By Joseph Pratt
May 30, 2014
By Joseph Pratt
Friday was orientation day for incoming freshman at Shawnee State University (SSU) and the school had an early and unexpected guest that forgot to RSVP, a bear cub. No, it wasn’t Shawn E. Bear, the university mascot, or a publicity stunt by the school; it was a live, wild bear that, ironically, found its way onto campus.
A fleet of emergency vehicles barricaded the 1200 block of Fourth Street, in Portsmouth, for nearly two hours, as officers determined what to do with a wild bear cub that found his way onto campus, and then into a tree.
An officer with Shawnee State University was patrolling the area, when she witnessed the young bear cub walking campus around 4 a.m.
“The bear ran, bounced off the doors of the CLC (Children’s Learning Center), then headed northbound between houses,” David Thoroughman, director of Public Safety at SSU, said. “He then climbed up the tree.”
Thoroughman said that the bear remained in the tree for many hours and acted content, while more and more officers gathered to secure the premises.
“This may be the first for us – even though we are the ‘home of the bears,’” SSU President Rita Rice Morris, said. “While we’ve had some fun with the fact that our mascot is Shawn E. Bear, our staff took the situation and the safety of campus very seriously.

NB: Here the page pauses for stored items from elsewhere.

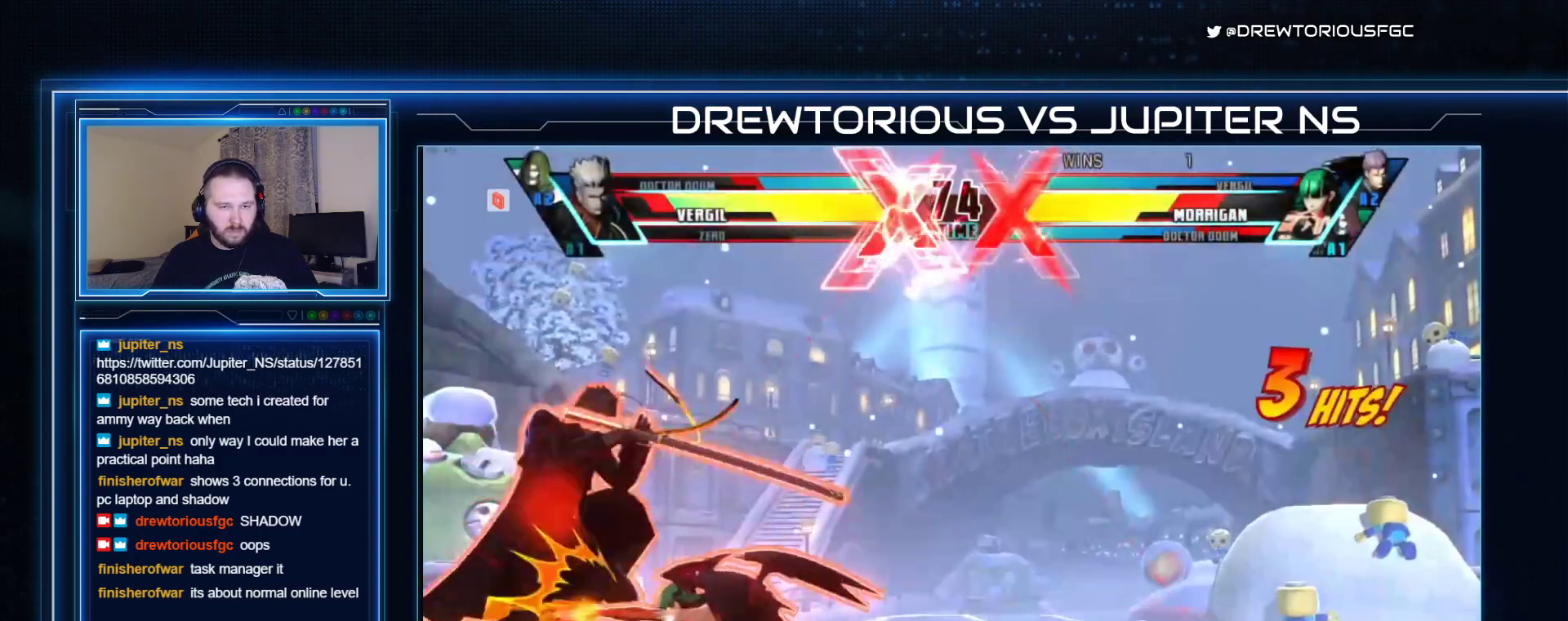
{"buttons": [], "left_stick": "down-left", "events": []}
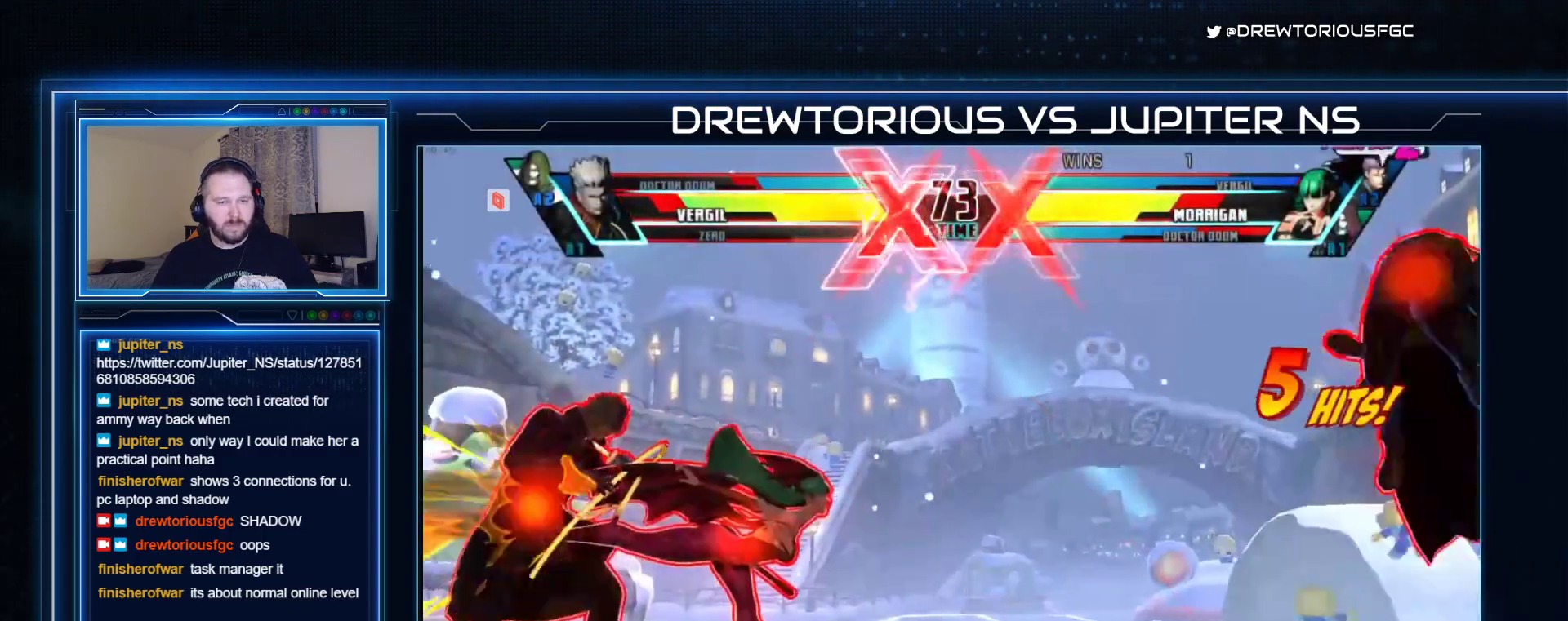
{"buttons": [], "left_stick": "down-left", "events": []}
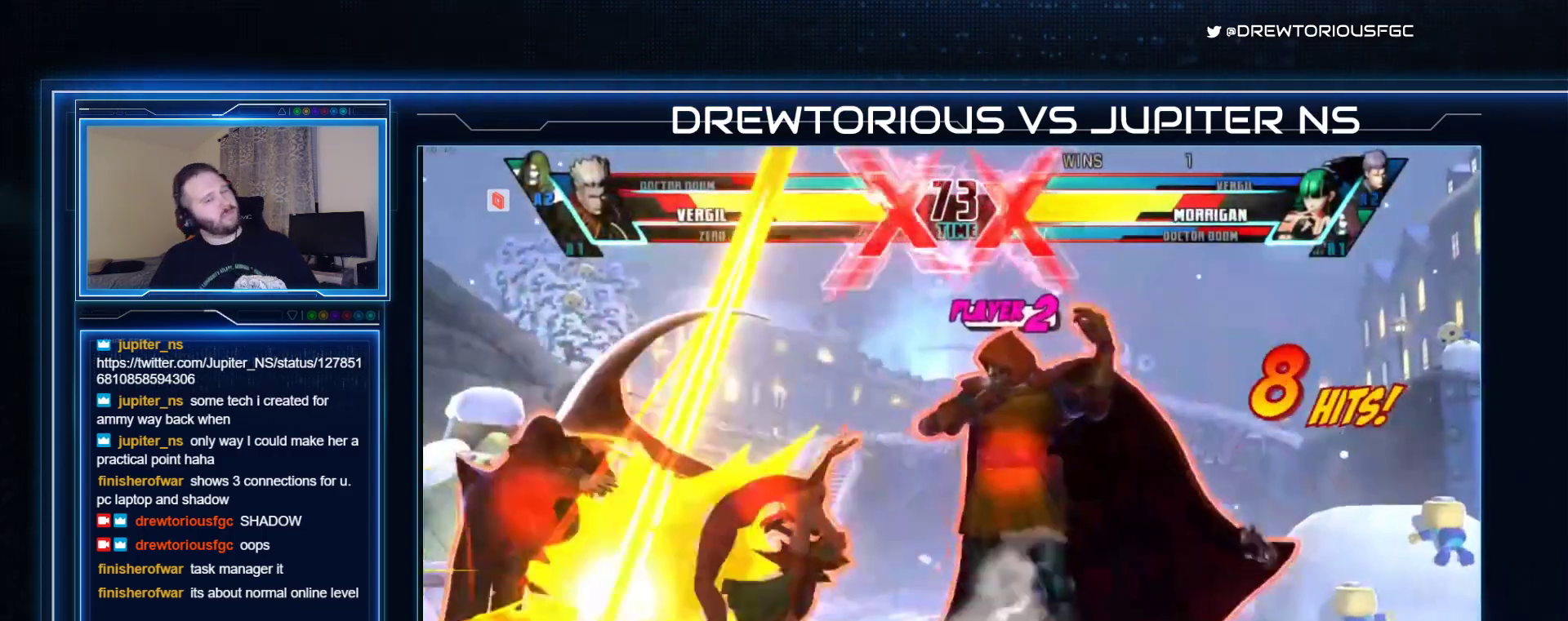
{"buttons": [], "left_stick": "down-left", "events": []}
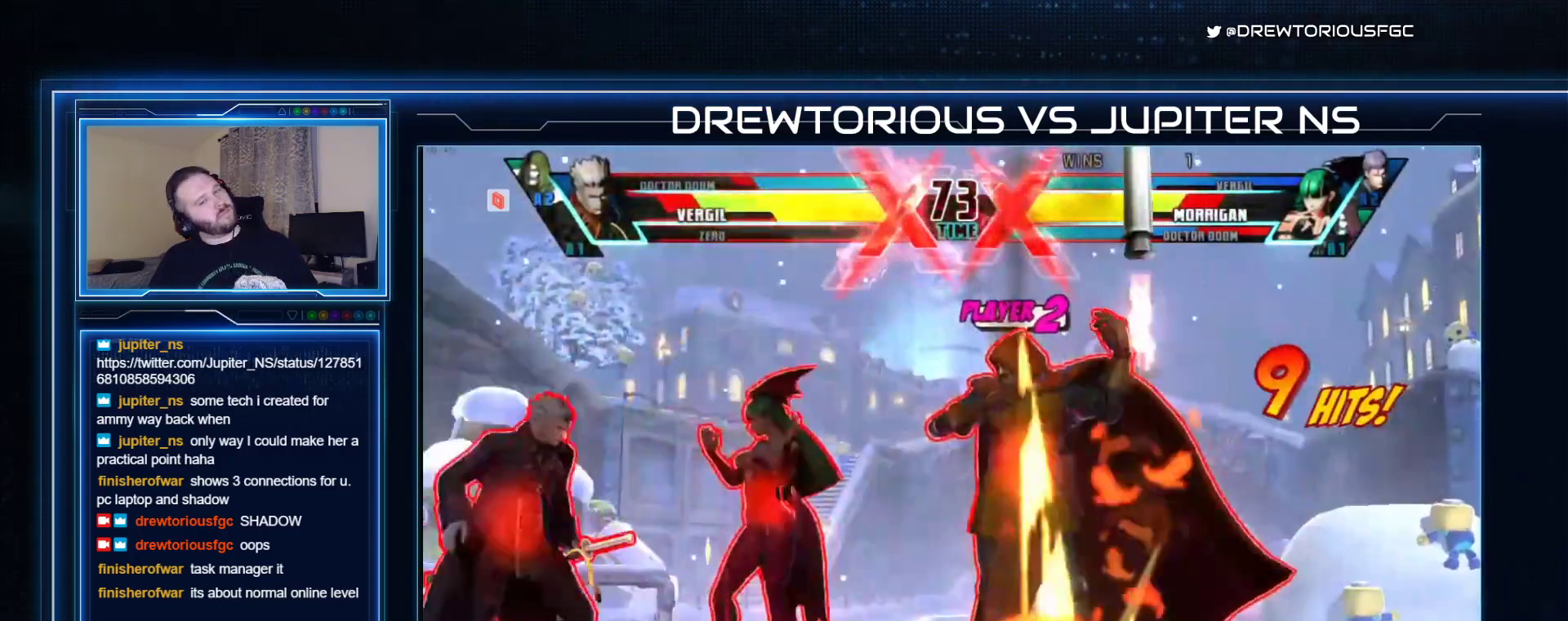
{"buttons": ["TRIANGLE"], "left_stick": "down-left", "events": [[267, "SQUARE", "down"], [400, "TRIANGLE", "down"], [433, "SQUARE", "up"]]}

Our Department of Public Safety responded quickly, working with the Ohio State Highway Patrol and the Portsmouth Police Department, and I want to thank them – and all who helped us distribute our alerts to keep people away from the area while officials attempted to remove the bear.”
Police contacted the Ohio Division of Natural Resources (ODNR), out of Columbus, to seek help on this issue, when they found it was too much to bear on their own.
Officers were debating options on how to get the bear out of the tree, while they waited for the wildlife officer. One State Trooper suggested honey buns.
Around the time wildlife officers responded, the bear had gotten down from the tree and made its way back across campus, over the levy and was last seen crossing the Ohio River.
“We can assume that, because the bear crossed the river in a hurry, he came from that direction,” District Four Wildlife Management Supervisor Jim Hill said. “We do have some resident bears here in Ohio though. So, whether it was an Ohio bear that is now roaming the countryside or a neighboring bear, those would all be possibilities.”
Hill said that young bears tend to travel and can go as far as 50 miles in a day to find a settlement. So, chances are, the bear won’t be returning to class at Shawnee.
“When bears end up in an urban situation, which it sounds like this was, the first issue is addressing public safety and crowd control,” Hill said. “Getting a perimeter set up is the first step, followed by trying to afford the bear a safe exit route to escort it out of town.”
Hill said that bear cub sightings aren’t rare in the early summer months in our location
“Typically, what we will see in the next couple months will be young bears, usually male, roaming the countryside that are trying to find a place to settle down, if you will. Just like teenagers, they’re trying to figure it out,” Hill explained. “Sometimes they wander into unsafe or populated locations.”